Exercise details:
Output each record exactly, excluding pictures.

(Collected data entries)

────────────────────

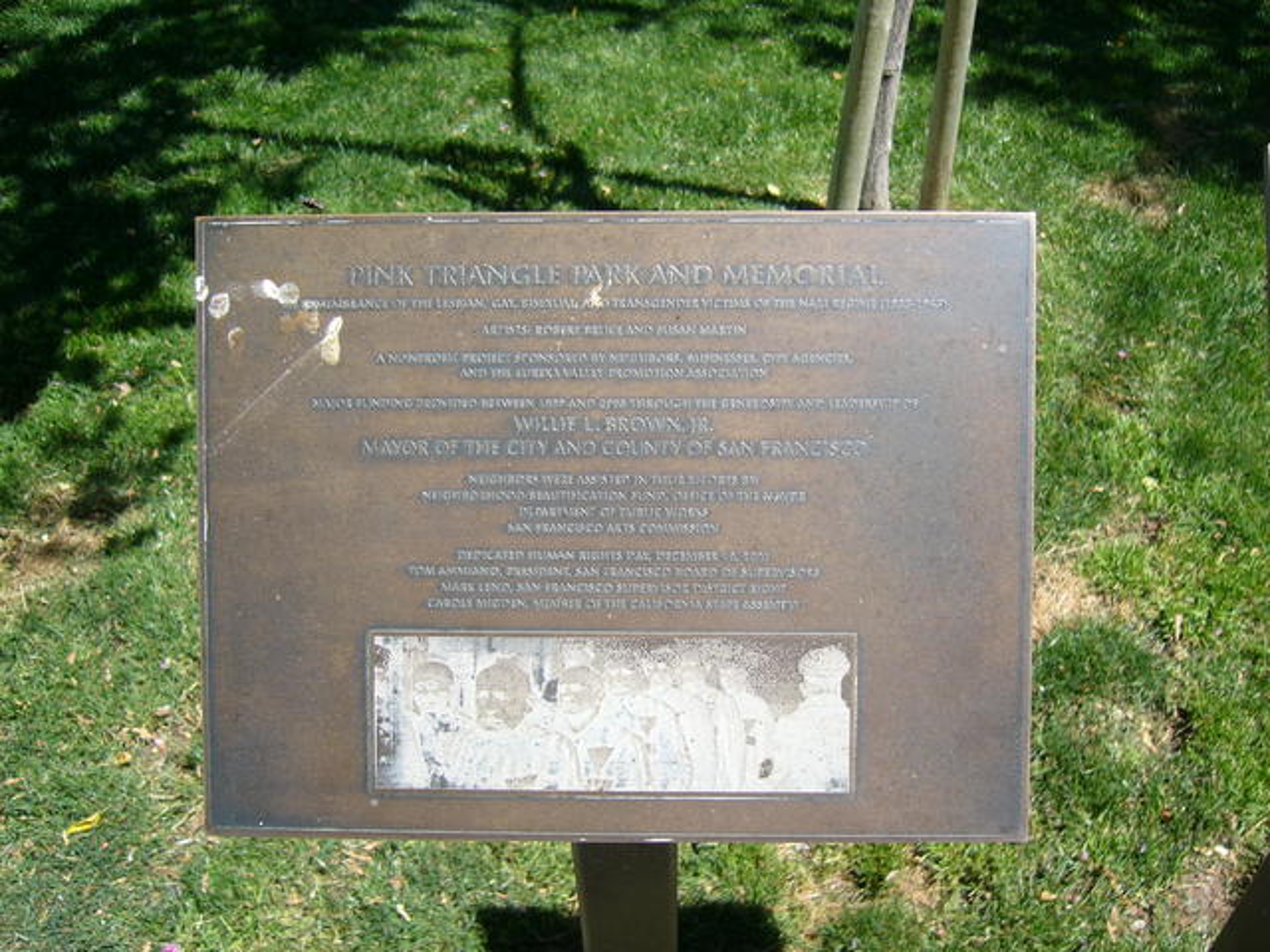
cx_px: 635
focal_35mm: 35
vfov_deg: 40.7
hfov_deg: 52.6
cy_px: 476
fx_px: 1284
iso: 50
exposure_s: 1/500
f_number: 2.8
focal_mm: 5.8
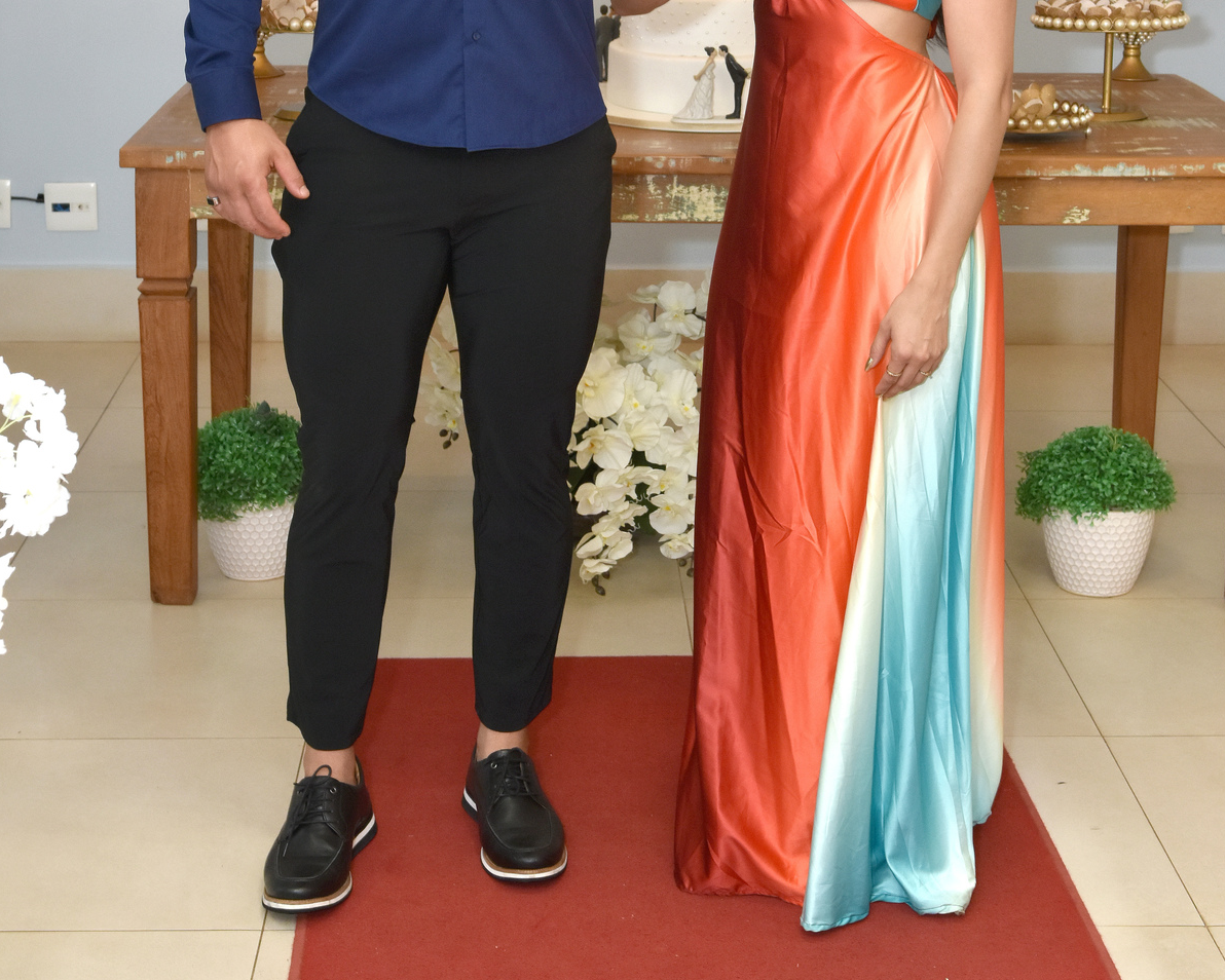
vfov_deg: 22.1
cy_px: 136
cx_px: 611
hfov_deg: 27.9
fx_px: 2466
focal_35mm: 68
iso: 640
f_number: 7.1
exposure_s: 1/100
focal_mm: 32
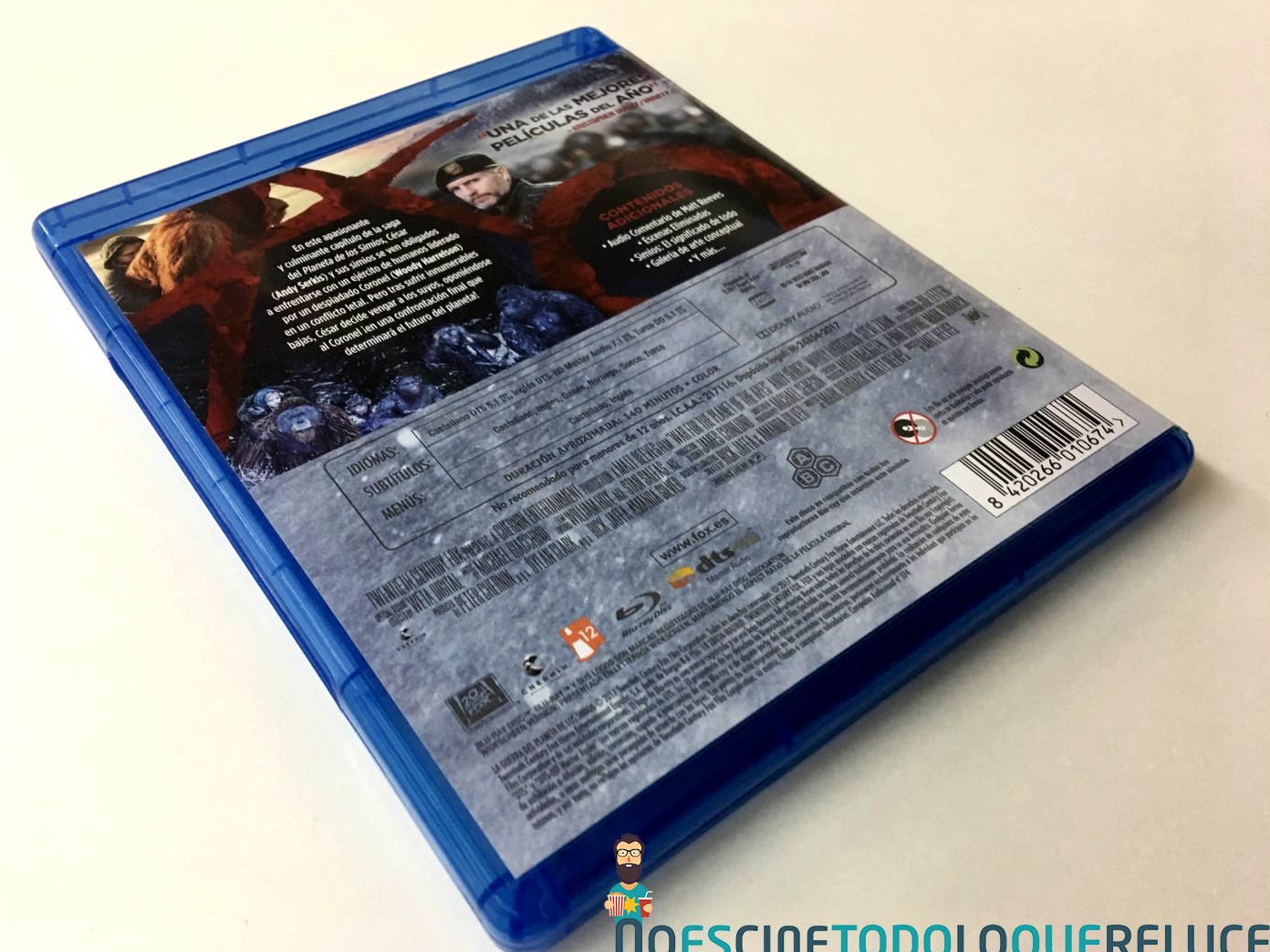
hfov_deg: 60.0
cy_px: 489
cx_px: 621
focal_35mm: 30
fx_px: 1101
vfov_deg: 46.8
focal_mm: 4.15
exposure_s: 1/17
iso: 50
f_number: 2.2
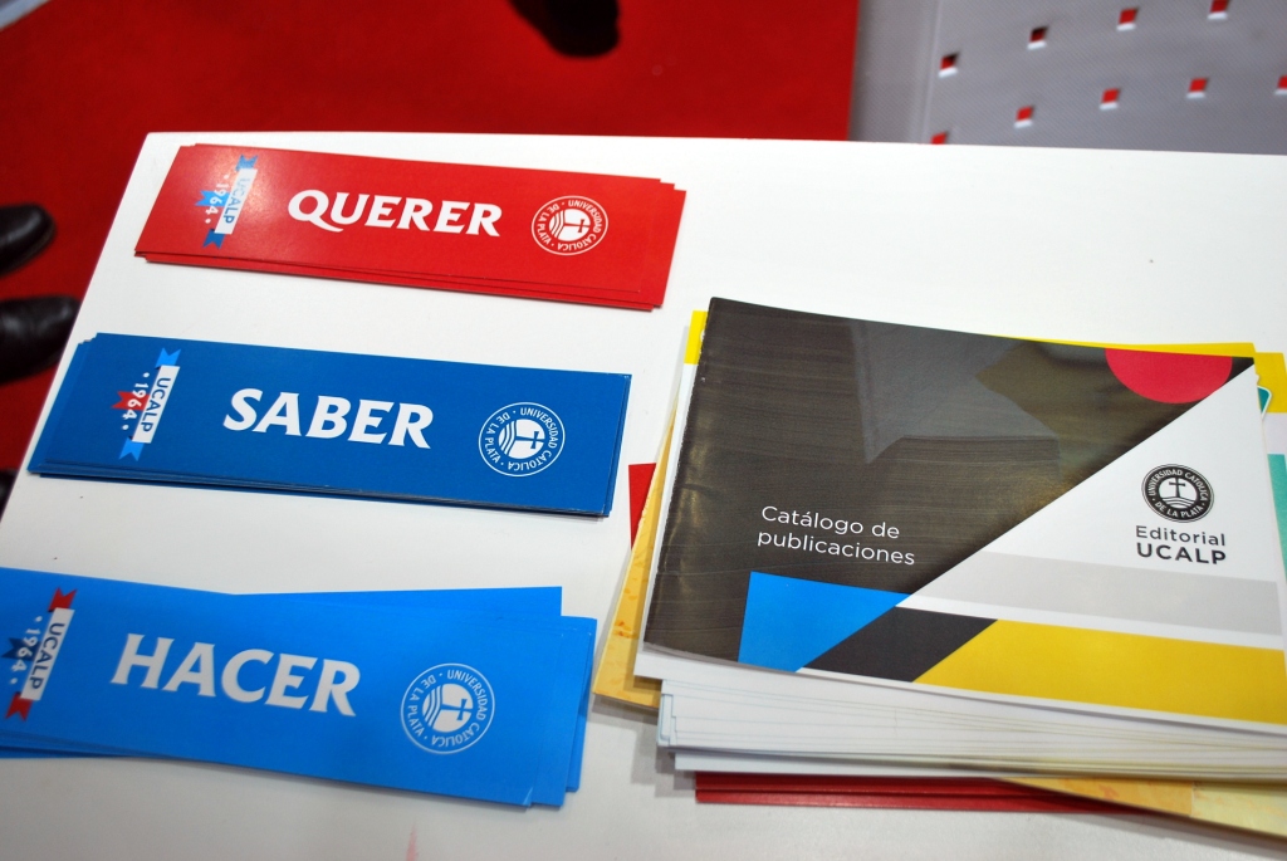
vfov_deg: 37.0
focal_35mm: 36
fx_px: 1288
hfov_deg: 53.1
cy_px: 430
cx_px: 644
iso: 200
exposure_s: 1/30
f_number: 4.2
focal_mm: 24
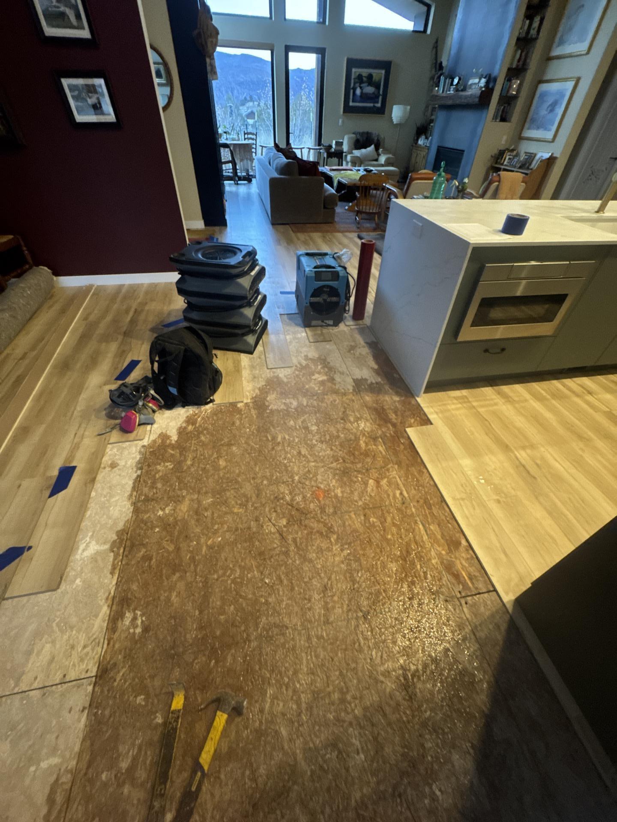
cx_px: 308
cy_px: 411
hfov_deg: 85.7
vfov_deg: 102.1
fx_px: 333
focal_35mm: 14
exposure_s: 1/60
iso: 640
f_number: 2.2
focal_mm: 2.22
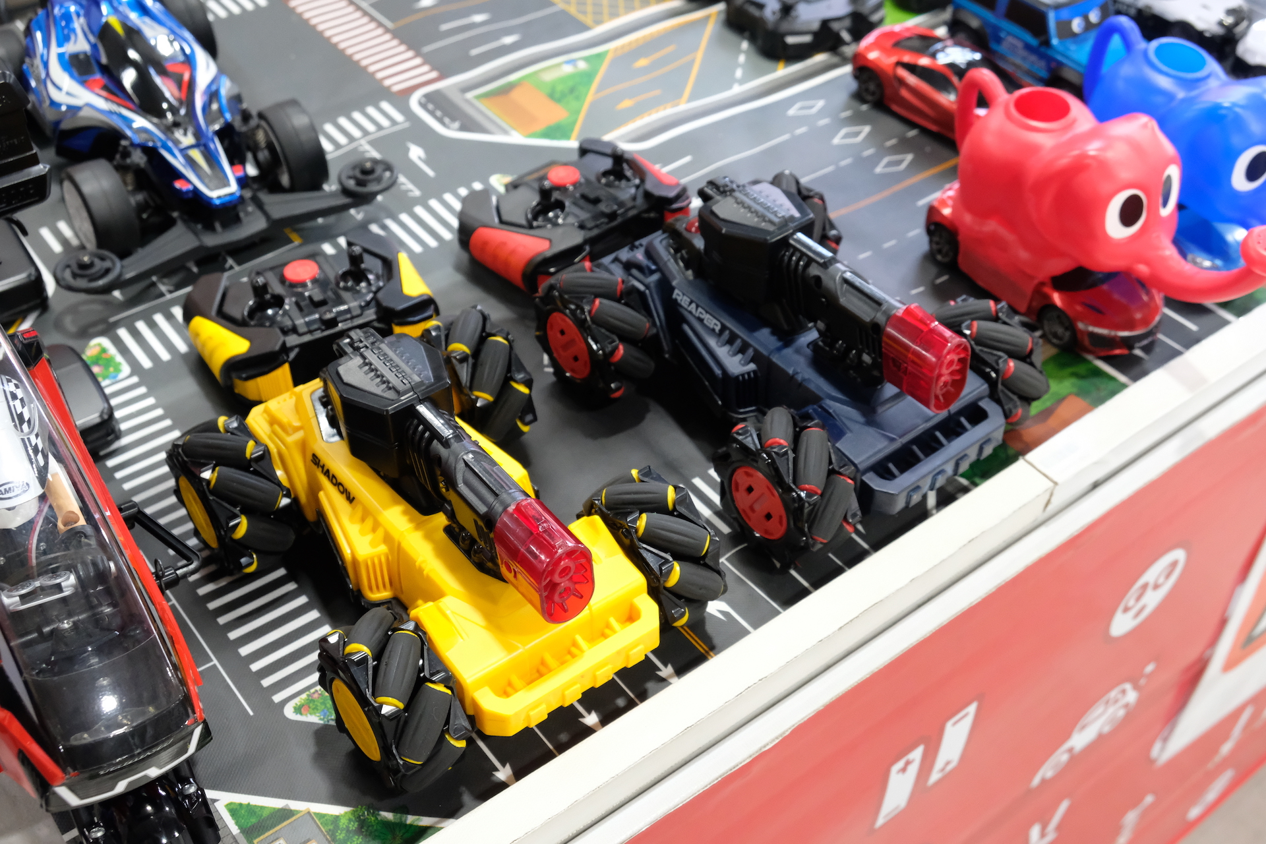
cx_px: 633
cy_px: 422
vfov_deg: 35.1
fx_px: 1336
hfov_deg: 50.7
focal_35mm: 38
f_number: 5.6
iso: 5000
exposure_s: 1/200
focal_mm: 25.4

────────────────────

Answer to this exercise:
cx_px: 635
focal_35mm: 35
vfov_deg: 40.7
hfov_deg: 52.6
cy_px: 476
fx_px: 1284
iso: 50
exposure_s: 1/500
f_number: 2.8
focal_mm: 5.8
vfov_deg: 22.1
cy_px: 136
cx_px: 611
hfov_deg: 27.9
fx_px: 2466
focal_35mm: 68
iso: 640
f_number: 7.1
exposure_s: 1/100
focal_mm: 32
hfov_deg: 60.0
cy_px: 489
cx_px: 621
focal_35mm: 30
fx_px: 1101
vfov_deg: 46.8
focal_mm: 4.15
exposure_s: 1/17
iso: 50
f_number: 2.2
vfov_deg: 37.0
focal_35mm: 36
fx_px: 1288
hfov_deg: 53.1
cy_px: 430
cx_px: 644
iso: 200
exposure_s: 1/30
f_number: 4.2
focal_mm: 24
cx_px: 308
cy_px: 411
hfov_deg: 85.7
vfov_deg: 102.1
fx_px: 333
focal_35mm: 14
exposure_s: 1/60
iso: 640
f_number: 2.2
focal_mm: 2.22
cx_px: 633
cy_px: 422
vfov_deg: 35.1
fx_px: 1336
hfov_deg: 50.7
focal_35mm: 38
f_number: 5.6
iso: 5000
exposure_s: 1/200
focal_mm: 25.4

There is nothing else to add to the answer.